Sunday, 25 January 2015

What To Do On a Date

Yesterday was fun. I spent the afternoon trying out some recipes and spending time with Iris. After making pasta,she asked if we could bake some cookies. I went through our baking goods and found dried dates beside the brown sugar. And so I decided to use them up for sticky toffee pudding.

This is a simple recipe that I used for Mother's Day brunches in large quantity. Compared to many others I researched, this is by far the simplest. No steaming, you see. Easy to freeze and reheat, sticky toffee can be made individually or in large quantity. It is also very inexpensive and uses ingredients that most people will have in their home inventory most days of the week.

Anyways, try this recipe on a Sunday afternoon for your fam. They won't be disappointed. In fact, it is so simple that you should deduct an administration toffee from their dessert account.

Sticky Toffee Pudding

55 g Dried Dates, finely chopped
200 ml Water, boiling
1 Tsp Baking Soda

100 g Butter (plus a little extra for greasing ramekins or muffin tins or whatever), room temp
150 g Brown Sugar
2 Eggs
1 Tsp.  Almond Extract
125 g Flour
.5 Tsp Salt
1 Tsp Baking Powder

For the sauce:

120 g Butter
175 g Brown Sugar
1 Tbs Frangelico liqueur (optional?) 
200 ml 35% Whipping Cream 
Pinch of Cinnamon 

Preheat your oven to 350 degrees. Grease ramekins with butter. 

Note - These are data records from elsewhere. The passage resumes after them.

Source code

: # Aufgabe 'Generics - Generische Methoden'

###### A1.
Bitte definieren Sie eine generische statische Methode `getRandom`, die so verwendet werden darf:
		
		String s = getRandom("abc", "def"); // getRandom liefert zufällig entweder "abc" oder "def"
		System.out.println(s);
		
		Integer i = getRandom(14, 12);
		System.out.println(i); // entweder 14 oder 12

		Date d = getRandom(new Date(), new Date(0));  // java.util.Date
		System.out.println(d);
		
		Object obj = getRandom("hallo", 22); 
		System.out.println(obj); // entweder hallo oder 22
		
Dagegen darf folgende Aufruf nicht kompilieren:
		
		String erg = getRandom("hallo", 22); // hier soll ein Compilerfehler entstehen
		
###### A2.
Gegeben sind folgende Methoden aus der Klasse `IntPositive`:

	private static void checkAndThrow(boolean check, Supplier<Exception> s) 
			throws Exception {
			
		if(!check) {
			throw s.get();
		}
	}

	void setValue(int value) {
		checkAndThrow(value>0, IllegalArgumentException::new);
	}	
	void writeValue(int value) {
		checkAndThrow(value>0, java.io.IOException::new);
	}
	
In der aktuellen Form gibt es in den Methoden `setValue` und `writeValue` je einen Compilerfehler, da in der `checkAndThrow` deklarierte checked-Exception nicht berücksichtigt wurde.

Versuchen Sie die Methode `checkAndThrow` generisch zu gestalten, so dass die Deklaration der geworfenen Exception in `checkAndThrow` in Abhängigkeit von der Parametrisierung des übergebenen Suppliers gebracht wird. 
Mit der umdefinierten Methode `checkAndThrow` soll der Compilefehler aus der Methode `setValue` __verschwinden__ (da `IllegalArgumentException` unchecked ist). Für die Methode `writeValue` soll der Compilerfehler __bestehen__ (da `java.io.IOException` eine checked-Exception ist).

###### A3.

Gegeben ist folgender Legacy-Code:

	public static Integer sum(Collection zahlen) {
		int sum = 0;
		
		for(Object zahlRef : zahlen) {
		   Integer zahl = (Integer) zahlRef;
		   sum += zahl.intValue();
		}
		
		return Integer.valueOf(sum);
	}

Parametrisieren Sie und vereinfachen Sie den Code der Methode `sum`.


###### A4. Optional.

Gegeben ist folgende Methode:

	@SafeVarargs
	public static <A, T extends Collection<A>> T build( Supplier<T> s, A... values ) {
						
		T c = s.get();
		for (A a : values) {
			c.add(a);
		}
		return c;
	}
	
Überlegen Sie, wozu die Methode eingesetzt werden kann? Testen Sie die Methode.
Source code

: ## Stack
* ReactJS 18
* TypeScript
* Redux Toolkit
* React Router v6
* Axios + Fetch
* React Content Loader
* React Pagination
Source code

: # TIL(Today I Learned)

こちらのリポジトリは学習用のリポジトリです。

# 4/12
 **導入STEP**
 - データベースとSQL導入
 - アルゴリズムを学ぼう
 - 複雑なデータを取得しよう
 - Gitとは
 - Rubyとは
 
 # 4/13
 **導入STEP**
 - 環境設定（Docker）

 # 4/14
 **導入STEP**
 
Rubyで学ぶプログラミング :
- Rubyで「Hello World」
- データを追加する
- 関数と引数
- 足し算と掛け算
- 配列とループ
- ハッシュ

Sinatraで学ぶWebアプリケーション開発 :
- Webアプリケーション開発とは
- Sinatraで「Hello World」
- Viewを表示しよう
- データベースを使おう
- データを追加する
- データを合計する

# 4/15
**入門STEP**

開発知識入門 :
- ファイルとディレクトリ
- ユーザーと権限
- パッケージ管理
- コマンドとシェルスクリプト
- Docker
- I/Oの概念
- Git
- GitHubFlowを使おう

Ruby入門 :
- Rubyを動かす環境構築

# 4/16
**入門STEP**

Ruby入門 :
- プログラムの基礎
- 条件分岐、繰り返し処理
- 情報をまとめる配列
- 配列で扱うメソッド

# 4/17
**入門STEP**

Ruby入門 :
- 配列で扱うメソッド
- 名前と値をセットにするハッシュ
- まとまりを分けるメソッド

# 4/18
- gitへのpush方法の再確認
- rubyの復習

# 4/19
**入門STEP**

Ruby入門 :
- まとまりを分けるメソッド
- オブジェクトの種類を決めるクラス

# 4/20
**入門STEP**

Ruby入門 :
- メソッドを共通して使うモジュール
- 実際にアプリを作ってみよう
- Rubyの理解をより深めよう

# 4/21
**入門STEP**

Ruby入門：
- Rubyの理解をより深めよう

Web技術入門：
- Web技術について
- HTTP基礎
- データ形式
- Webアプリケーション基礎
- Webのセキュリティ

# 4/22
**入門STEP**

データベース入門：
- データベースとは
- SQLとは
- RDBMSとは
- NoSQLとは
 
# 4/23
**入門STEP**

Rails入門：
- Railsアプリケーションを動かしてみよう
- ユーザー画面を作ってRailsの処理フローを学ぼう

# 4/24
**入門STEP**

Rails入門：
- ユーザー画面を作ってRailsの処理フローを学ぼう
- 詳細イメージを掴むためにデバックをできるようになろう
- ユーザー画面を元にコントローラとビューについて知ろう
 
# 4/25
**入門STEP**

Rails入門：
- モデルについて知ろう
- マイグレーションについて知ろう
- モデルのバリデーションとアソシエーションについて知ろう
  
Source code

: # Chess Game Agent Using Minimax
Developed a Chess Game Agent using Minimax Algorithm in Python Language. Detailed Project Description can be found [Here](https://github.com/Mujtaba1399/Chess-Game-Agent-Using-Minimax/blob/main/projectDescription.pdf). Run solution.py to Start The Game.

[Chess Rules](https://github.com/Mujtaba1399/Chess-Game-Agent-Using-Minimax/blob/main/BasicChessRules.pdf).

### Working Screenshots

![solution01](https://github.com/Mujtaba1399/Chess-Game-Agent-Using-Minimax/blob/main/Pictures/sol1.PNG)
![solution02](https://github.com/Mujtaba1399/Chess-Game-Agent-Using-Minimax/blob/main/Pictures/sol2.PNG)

On your stove top, bring water to a boil. Add your dates and removed from heat. Stir for 1 minute. Add baking soda and watch it rise. Let cool for a few minutes.

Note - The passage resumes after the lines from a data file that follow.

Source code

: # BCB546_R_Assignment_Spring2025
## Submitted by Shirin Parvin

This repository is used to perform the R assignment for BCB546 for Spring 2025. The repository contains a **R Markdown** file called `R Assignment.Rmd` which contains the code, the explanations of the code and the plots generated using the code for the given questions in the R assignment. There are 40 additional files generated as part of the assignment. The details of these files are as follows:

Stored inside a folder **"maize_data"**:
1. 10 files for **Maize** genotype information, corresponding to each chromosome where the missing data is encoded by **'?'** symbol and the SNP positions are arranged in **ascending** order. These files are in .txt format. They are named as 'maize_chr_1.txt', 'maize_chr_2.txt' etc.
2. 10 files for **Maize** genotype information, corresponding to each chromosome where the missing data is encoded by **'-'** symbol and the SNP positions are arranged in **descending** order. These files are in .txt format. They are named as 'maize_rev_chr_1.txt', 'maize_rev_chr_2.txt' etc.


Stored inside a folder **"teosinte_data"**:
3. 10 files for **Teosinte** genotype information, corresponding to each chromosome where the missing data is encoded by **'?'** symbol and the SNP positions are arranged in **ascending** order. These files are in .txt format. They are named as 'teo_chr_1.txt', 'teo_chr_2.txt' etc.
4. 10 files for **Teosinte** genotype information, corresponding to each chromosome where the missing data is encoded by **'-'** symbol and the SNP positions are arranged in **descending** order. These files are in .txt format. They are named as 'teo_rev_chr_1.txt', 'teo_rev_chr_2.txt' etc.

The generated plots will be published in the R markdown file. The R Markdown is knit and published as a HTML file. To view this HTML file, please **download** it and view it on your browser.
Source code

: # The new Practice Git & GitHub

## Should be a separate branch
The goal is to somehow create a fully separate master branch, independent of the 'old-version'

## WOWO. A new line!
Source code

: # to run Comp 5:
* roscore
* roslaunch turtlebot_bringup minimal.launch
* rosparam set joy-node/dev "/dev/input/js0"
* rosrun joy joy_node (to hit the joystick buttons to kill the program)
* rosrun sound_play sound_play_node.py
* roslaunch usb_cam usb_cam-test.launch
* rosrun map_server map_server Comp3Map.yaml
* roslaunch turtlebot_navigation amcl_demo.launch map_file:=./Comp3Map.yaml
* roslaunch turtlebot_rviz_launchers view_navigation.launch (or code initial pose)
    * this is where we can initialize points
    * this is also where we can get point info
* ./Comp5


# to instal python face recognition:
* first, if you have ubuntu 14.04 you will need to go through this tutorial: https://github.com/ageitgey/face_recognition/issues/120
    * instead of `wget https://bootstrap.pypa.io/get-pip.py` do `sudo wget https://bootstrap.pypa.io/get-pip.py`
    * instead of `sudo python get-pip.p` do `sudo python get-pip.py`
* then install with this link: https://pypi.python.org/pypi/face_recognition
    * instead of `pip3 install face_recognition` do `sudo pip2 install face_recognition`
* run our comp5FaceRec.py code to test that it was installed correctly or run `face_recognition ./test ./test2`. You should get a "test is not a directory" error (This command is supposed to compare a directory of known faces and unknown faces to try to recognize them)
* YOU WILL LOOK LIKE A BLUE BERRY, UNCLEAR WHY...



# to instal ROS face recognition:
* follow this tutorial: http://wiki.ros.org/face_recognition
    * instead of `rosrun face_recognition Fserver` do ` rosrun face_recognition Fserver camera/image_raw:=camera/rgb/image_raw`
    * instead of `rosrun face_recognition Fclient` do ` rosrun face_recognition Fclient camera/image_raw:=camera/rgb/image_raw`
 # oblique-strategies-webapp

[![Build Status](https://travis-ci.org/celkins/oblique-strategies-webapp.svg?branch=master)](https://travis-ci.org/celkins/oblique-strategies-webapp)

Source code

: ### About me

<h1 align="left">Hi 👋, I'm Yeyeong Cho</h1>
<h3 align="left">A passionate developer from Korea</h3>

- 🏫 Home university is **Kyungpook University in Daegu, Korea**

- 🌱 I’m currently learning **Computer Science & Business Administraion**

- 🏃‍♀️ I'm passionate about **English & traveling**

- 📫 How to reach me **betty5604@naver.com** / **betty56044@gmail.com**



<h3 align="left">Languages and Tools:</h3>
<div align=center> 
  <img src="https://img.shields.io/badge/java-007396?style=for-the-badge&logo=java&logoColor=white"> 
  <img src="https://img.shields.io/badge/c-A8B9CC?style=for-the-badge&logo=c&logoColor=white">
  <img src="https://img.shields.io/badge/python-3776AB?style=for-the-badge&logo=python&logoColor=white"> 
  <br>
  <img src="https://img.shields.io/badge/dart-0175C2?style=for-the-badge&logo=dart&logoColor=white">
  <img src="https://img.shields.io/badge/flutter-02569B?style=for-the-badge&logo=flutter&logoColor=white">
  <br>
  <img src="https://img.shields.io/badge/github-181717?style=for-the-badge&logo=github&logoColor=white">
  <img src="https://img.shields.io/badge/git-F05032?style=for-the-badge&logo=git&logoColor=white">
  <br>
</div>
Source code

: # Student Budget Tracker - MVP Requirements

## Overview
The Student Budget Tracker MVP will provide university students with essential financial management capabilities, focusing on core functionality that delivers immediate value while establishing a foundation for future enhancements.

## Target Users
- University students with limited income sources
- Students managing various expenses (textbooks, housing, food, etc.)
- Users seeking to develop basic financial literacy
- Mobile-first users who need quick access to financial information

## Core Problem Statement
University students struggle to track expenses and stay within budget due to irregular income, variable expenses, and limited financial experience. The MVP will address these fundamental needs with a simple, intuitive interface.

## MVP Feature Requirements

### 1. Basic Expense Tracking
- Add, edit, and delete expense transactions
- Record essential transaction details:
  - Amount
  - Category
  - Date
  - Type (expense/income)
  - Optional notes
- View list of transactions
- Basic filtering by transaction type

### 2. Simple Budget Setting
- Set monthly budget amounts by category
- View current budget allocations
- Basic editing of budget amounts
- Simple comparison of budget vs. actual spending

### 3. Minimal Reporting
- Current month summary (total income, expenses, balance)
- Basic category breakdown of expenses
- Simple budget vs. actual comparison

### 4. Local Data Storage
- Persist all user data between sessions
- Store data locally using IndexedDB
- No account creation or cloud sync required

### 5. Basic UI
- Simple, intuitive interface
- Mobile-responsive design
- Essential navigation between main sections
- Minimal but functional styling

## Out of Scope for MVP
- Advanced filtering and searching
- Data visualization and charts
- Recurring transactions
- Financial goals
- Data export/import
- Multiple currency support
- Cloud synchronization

In a stand mix or with a hand mixer, cream the butter for one minute. Add sugar and continue blending for another minute. Add eggs one at a time and almond extract and mix until blended. 

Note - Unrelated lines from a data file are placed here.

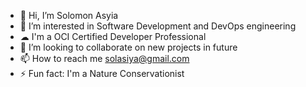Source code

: - 👋 Hi, I’m Solomon Asyia
- 👀 I’m interested in Software Development and DevOps engineering
- ☁  I'm a OCI Certified Developer Professional
- 💞️ I’m looking to collaborate on new projects in future
- 📫 How to reach me solasiya@gmail.com
- ⚡ Fun fact: I'm a Nature Conservationist

<!---
solasiya/solasiya is a ✨ special ✨ repository because its `README.md` (this file) appears on your GitHub profile.
You can click the Preview link to take a look at your changes.
--->
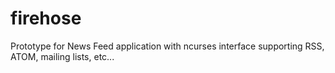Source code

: # firehose
Prototype for News Feed application with ncurses interface supporting RSS, ATOM, mailing lists, etc...
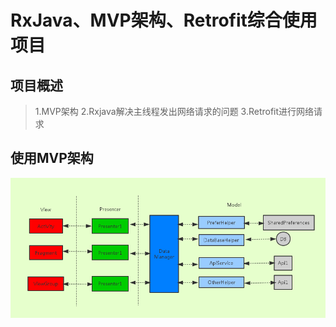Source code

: # RxJava、MVP架构、Retrofit综合使用项目

## 项目概述

> 1.MVP架构
> 2.Rxjava解决主线程发出网络请求的问题
> 3.Retrofit进行网络请求

## 使用MVP架构

![](https://github.com/DoubleDa/RxJava-MVP-Project/blob/master/images/MVP%E6%9E%B6%E6%9E%84.png?raw=true)
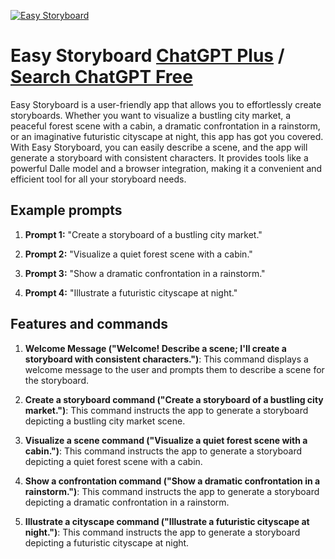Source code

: 
[![Easy Storyboard](https://files.oaiusercontent.com/file-avHU3Ow6GTVbLJ1NeY9DgwIq?se=2123-10-17T22%3A24%3A33Z&sp=r&sv=2021-08-06&sr=b&rscc=max-age%3D31536000%2C%20immutable&rscd=attachment%3B%20filename%3D55572e3f-0714-4c3d-9df2-c6a977c4aef5.png&sig=3HeB5MbVR3pOEoS25yfGlTkzjmmiGCpqk6OXVDjRNp0%3D)](https://chat.openai.com/g/g-k5ulWmJrW-easy-storyboard)

# Easy Storyboard [ChatGPT Plus](https://chat.openai.com/g/g-k5ulWmJrW-easy-storyboard) / [Search ChatGPT Free](https://gptcall.net/index.html#/?search=Easy%20Storyboard)

Easy Storyboard is a user-friendly app that allows you to effortlessly create storyboards. Whether you want to visualize a bustling city market, a peaceful forest scene with a cabin, a dramatic confrontation in a rainstorm, or an imaginative futuristic cityscape at night, this app has got you covered. With Easy Storyboard, you can easily describe a scene, and the app will generate a storyboard with consistent characters. It provides tools like a powerful Dalle model and a browser integration, making it a convenient and efficient tool for all your storyboard needs.

## Example prompts

1. **Prompt 1:** "Create a storyboard of a bustling city market."

2. **Prompt 2:** "Visualize a quiet forest scene with a cabin."

3. **Prompt 3:** "Show a dramatic confrontation in a rainstorm."

4. **Prompt 4:** "Illustrate a futuristic cityscape at night."

## Features and commands

1. **Welcome Message ("Welcome! Describe a scene; I'll create a storyboard with consistent characters.")**: This command displays a welcome message to the user and prompts them to describe a scene for the storyboard.

2. **Create a storyboard command ("Create a storyboard of a bustling city market.")**: This command instructs the app to generate a storyboard depicting a bustling city market scene.

3. **Visualize a scene command ("Visualize a quiet forest scene with a cabin.")**: This command instructs the app to generate a storyboard depicting a quiet forest scene with a cabin.

4. **Show a confrontation command ("Show a dramatic confrontation in a rainstorm.")**: This command instructs the app to generate a storyboard depicting a dramatic confrontation in a rainstorm.

5. **Illustrate a cityscape command ("Illustrate a futuristic cityscape at night.")**: This command instructs the app to generate a storyboard depicting a futuristic cityscape at night.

In a separate bowl, combine flour, salt and baking powpow. Whisk to combine and add to the wet mixture. Mix until blended. Pour in liquid dates and fold together. 

Pour mixture into your ramekins and bake for 20 - 22 minutes. Careful not to fill too high. The pudding rises and can overflow. It's a neat look but a pain to wash.

For the sauce: In a sauce pan melt butter until frothy. Add sugar and stir until dissolved. Add 100 ml of the cream and bring to a boil stirring frequently. Remove from heat. Add Frangelico and stir. 

Whip remaining cream until stiff peaks. Add pinch of cinnamon. 

Using a paring knife, cut around the pudding in the ramekin and remove onto plate. Drizzle (or drown, according to preference) with caramel sauce and garnish with whipped cinnamon cream. 

Makes 8 servings. 

A Humble Chef's tip: when chopping up your dates, dip your knife into hot water occasionally and wipe.